The paper examines the concept of self-interest by considering its operation in a context in which it is widely held that self-interest has no place. China is often described as having a collectivist culture characterized by self-abnegation. But Chinese intellectual traditions include a premise of self-interest and many practices demonstrate its application. Indeed, Chinese sociological discussion affirms the centrality of the self and self-interest in traditional thought and practice. Confucian antipathy to selfishness is shown to relate to admonishment of satisfaction of the interests of present selves against those of past selves. The variable institutional selection of distinct temporal phases of self is core to understanding particular configurations of self-interest, and incidentally, major differences between Confucianism and Daoism in their respective conceptions of self-interest.
Bio
Jack Barbalet is Professor of Sociology and Head of the Sociology Department at Hong Kong Baptist University and Adjunct Professor in the Institute for Culture and Society, University of Western Sydney. He was previously Professorial Fellow in the Centre for Citizenship and Public Policy at UWS. His research interests include sociological theory, economic sociology and the sociology of markets and enterprise in greater China.
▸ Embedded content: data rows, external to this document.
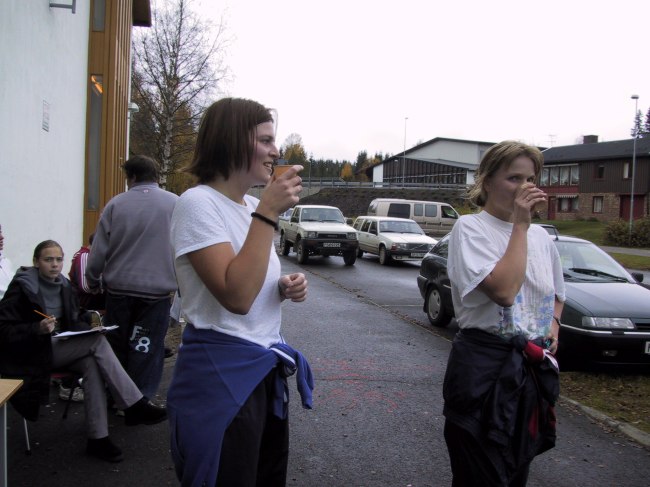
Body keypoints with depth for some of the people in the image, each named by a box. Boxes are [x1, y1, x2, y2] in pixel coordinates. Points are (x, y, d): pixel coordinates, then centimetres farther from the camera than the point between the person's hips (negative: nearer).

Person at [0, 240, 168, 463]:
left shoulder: (63, 285, 8)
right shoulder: (22, 288, -10)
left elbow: (72, 321, 17)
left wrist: (90, 323, -6)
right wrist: (39, 329, -29)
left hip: (61, 347, 6)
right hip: (33, 353, -6)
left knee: (92, 363, -28)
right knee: (98, 342, -25)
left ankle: (98, 438, -27)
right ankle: (135, 406, -24)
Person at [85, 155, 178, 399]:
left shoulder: (116, 204, -3)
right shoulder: (175, 204, -5)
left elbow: (99, 251, 0)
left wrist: (93, 282, 14)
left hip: (119, 289, 2)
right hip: (157, 290, -1)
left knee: (116, 348, 17)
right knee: (146, 350, 7)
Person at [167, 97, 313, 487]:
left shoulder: (253, 205, 9)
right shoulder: (198, 203, -16)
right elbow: (236, 295, -26)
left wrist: (285, 288, 0)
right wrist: (268, 212, -24)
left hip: (267, 369, 8)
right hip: (222, 374, -8)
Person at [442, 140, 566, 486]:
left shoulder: (540, 236, 8)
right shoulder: (470, 228, -11)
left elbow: (556, 294, 25)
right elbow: (503, 290, -25)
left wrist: (554, 324, 5)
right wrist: (520, 225, -18)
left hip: (536, 366, 7)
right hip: (485, 367, -6)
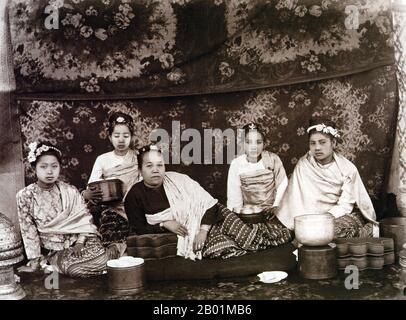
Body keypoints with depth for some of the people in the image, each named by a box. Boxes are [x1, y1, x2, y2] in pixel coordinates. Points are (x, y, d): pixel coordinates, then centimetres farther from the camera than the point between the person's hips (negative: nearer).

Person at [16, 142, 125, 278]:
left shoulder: (70, 191, -2)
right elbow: (28, 230, -2)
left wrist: (80, 243, -14)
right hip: (55, 249, 0)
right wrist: (34, 261, -4)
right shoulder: (25, 195, -4)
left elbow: (84, 219, 1)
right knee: (72, 268, -31)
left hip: (80, 240, 1)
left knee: (99, 259, -27)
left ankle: (114, 251, 5)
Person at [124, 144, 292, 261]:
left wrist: (204, 229, -17)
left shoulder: (178, 180, -2)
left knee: (245, 234, -20)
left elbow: (208, 203, -4)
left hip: (207, 217, 2)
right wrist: (164, 224, -15)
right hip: (186, 232, -1)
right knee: (222, 249, -28)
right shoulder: (135, 196, -2)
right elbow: (139, 229, -2)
Recent publications include ‘Market Relations as Wuwei: Daoist Concepts in Analysis of China’s Post-1978 Market Economy’. Asian Studies Review. 2011. 35(3): 335-354 and ‘Chinese Religion, Market Society and the State’ in Religion and the State: A Comparative Sociology, edited by Jack Barbalet, Adam Possamai and Bryan Turner. London: Anthem Press, 2011. His currently research is directed to theoretical apprehensions of absence, imminence and latency in social relations.